Start of Material provided

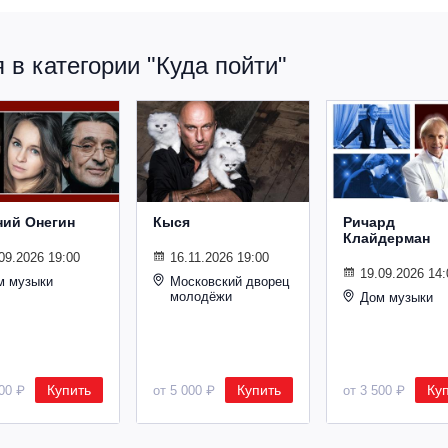
в категории "Куда пойти"
ний Онегин
Кыся
Ричард
Клайдерман
09.2026 19:00
16.11.2026 19:00
19.09.2026 14:
м музыки
Московский дворец
молодёжи
Дом музыки
Купить
Купить
Ку
500 ₽
от 5 000 ₽
от 3 500 ₽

End of Material provided

*Exercise:* Put the lines above into a JSON list of strings, one string per line, skipping any blank lines and leaving out the pictures.

*Expected answer:*
[
  "в категории \"Куда пойти\"",
  "ний Онегин",
  "Кыся",
  "Ричард",
  "Клайдерман",
  "09.2026 19:00",
  "16.11.2026 19:00",
  "19.09.2026 14:",
  "м музыки",
  "Московский дворец",
  "молодёжи",
  "Дом музыки",
  "Купить",
  "Купить",
  "Ку",
  "500 ₽",
  "от 5 000 ₽",
  "от 3 500 ₽"
]